那份情感压抑得越久,失控时的反噬也就越猛烈。
远超出他的预料范围。
他承认,自己有点失控了。
舒怀瑾仰着细白的脖颈,承受了一会他的吻,似是觉得不过瘾,侧身搂住他的脖颈,短暂地结束了这个吻。
他们在接吻这件事上,都算得上是新手,吻得并不用力,伴随的刺激感受大都源自肾上腺素飙升时的生理反应。舒怀瑾涂了透明唇釉的嘴巴亮晶晶的,像一枚粉嫩多汁的水蜜桃,果肉清甜,牙齿轻轻一咬,汁水就会爆开来。
贺问洲拂去内心一闪而过的邪念,晦暗不明的双眸觑着她。
粗粝的指腹碾过她的唇,滑腻温热,令人频频心窒。
“涂的什么?”
男人稠热的呼吸落在她脸侧,或许是刚接过吻的缘故,他的嗓音沙沙的,听起来性感得要命,搅得舒怀瑾心湖潋滟。
她的眼神开始不受控制地胡乱瞟动,可惜贺问洲宽大的西服衣摆恰好挡住,她什么也看不见。见她目光涣散飘忽,贺问洲胳膊顺势沉下来,掐了下她的腰,“甜的。”

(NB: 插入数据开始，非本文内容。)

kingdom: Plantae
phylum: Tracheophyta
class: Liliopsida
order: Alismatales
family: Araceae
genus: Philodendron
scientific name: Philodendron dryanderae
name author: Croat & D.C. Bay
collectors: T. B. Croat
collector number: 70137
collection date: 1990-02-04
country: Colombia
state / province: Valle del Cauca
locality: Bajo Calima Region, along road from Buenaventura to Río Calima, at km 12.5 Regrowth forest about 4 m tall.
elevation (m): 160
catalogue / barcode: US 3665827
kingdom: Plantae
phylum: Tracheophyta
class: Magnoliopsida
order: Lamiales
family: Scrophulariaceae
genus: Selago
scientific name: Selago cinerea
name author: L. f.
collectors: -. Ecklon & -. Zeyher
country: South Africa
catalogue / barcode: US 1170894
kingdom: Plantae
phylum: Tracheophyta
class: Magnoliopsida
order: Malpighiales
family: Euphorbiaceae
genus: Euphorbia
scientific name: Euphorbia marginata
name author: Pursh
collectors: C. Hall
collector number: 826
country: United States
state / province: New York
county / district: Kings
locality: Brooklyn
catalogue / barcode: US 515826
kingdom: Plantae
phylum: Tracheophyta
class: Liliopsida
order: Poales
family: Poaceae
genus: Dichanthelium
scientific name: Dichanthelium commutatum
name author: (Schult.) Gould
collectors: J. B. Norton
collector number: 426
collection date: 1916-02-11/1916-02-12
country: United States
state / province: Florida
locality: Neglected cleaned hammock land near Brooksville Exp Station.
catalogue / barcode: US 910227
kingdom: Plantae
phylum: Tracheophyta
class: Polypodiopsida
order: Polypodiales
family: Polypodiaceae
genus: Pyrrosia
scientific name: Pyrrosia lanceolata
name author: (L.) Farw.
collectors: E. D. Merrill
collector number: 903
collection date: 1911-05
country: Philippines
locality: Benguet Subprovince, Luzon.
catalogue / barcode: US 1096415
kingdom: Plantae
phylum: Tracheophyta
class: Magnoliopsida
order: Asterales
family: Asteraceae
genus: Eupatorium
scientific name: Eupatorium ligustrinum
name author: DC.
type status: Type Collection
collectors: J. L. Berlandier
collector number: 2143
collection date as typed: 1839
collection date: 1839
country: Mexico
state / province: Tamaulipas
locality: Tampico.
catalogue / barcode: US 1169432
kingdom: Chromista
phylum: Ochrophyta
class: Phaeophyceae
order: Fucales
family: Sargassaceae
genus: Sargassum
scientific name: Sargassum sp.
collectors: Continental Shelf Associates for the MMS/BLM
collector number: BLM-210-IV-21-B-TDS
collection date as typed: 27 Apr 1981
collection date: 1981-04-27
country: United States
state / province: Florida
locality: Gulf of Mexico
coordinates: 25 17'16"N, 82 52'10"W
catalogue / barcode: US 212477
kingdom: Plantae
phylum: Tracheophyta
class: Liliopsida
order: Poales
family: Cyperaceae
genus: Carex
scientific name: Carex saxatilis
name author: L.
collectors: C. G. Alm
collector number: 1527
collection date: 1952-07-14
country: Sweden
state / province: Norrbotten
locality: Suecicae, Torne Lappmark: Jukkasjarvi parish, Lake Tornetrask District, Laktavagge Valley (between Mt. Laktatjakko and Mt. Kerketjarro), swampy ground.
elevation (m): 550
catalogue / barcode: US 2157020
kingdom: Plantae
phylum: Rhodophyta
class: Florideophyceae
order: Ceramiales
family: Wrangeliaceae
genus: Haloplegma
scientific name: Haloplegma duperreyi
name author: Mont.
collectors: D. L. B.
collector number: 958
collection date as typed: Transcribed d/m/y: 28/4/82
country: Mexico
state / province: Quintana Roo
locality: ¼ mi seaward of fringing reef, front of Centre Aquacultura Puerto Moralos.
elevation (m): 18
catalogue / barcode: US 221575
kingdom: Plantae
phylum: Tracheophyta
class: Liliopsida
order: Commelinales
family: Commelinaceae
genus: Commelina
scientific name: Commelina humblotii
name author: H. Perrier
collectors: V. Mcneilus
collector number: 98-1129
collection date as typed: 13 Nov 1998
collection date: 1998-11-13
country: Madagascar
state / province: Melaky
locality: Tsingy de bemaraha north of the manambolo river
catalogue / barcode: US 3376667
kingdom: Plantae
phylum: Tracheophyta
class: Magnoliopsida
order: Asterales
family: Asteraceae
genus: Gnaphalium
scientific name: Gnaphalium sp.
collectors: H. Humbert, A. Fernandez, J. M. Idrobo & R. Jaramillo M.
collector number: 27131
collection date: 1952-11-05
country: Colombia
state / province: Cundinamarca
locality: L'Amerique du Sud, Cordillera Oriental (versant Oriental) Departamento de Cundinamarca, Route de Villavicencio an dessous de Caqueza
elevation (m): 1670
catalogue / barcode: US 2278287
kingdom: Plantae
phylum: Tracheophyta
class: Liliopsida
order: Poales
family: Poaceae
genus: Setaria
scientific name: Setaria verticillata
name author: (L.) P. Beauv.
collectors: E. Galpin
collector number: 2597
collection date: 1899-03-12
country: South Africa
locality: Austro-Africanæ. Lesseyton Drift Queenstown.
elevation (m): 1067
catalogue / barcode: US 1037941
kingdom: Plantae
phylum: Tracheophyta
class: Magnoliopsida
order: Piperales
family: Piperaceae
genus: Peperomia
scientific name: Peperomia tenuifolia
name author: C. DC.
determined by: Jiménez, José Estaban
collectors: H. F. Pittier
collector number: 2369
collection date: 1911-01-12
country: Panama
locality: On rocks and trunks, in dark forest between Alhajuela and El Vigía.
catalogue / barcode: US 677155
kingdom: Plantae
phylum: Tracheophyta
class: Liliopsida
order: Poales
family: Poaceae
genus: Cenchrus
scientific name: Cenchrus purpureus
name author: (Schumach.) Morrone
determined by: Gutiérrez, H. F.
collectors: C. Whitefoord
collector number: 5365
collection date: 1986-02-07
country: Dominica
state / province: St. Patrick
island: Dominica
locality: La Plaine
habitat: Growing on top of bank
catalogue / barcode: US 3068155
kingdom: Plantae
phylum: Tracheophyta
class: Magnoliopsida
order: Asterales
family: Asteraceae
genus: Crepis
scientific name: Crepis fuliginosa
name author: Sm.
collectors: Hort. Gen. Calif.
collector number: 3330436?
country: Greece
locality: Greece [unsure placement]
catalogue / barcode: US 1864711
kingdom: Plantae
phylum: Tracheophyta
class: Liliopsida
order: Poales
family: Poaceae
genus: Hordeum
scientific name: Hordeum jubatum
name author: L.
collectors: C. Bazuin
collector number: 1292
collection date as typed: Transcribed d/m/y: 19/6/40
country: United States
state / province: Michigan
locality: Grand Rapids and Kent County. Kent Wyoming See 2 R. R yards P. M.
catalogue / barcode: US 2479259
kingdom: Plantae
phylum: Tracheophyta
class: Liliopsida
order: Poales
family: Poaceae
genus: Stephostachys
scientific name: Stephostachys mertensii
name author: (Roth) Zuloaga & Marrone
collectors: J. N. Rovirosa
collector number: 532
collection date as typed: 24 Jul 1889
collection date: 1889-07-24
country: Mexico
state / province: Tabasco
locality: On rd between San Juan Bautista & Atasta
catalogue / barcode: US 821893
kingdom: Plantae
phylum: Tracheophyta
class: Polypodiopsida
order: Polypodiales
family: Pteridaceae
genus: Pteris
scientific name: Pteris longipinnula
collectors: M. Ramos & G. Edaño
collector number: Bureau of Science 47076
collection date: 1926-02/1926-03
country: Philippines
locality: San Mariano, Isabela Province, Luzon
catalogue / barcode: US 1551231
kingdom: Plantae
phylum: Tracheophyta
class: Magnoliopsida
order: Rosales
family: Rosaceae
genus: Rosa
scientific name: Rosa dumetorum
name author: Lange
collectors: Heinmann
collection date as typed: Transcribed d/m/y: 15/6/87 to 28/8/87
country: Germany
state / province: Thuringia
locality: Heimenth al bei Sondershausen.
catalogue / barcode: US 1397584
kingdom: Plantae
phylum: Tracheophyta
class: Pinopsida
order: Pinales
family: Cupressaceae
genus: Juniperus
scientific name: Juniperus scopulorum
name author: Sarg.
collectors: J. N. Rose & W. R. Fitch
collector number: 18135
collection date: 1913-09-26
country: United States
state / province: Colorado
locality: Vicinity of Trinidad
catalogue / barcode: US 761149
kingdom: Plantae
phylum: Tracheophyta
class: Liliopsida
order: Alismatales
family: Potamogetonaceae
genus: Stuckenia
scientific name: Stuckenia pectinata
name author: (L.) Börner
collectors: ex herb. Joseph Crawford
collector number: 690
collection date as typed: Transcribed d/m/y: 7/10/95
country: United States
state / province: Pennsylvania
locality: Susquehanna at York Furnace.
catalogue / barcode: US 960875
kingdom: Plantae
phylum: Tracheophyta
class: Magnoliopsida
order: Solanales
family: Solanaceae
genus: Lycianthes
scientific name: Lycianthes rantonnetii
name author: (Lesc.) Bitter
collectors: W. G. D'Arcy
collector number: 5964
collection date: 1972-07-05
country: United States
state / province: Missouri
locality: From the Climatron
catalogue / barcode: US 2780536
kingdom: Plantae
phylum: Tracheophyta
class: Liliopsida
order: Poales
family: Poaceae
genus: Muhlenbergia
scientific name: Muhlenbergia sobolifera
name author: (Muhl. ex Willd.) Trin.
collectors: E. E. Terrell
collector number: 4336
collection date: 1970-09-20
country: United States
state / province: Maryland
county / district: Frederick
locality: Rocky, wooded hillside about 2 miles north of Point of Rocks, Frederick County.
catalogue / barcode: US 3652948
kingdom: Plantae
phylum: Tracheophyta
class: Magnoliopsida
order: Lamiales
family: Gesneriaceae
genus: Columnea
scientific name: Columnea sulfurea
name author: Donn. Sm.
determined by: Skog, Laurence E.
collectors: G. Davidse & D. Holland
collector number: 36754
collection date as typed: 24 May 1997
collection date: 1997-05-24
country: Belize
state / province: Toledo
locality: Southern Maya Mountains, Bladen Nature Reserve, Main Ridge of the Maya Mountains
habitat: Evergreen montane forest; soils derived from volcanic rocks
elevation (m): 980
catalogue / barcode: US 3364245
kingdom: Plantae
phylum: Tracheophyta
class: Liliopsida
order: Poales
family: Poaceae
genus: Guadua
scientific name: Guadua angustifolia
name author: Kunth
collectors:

椰子味的,伴随着些许油脂的黏腻感。贺问洲捻了几下指腹,让油脂在掌心一点点化开。
彻底被她的气味沾染。
看不到想看的,舒怀瑾又开始退而求其次乱瞄别的。那啥看不到,腹肌总能看吧?
“变色唇膏。”她回答地极其敷衍,“味道我还真不知道哎,平时谁没事吃唇膏。”
女孩子用的东西总有千奇百怪的名字,贺问洲倒是没太惊讶,“能变色?还是空有噱头的宣传名字?”
“好像是能根据体温变色,不同的人涂上效果不一样。我双十二的时候和室友一起拼单买的,她们涂出来是淡淡橙色,我的就是浅粉,还挺好玩的。”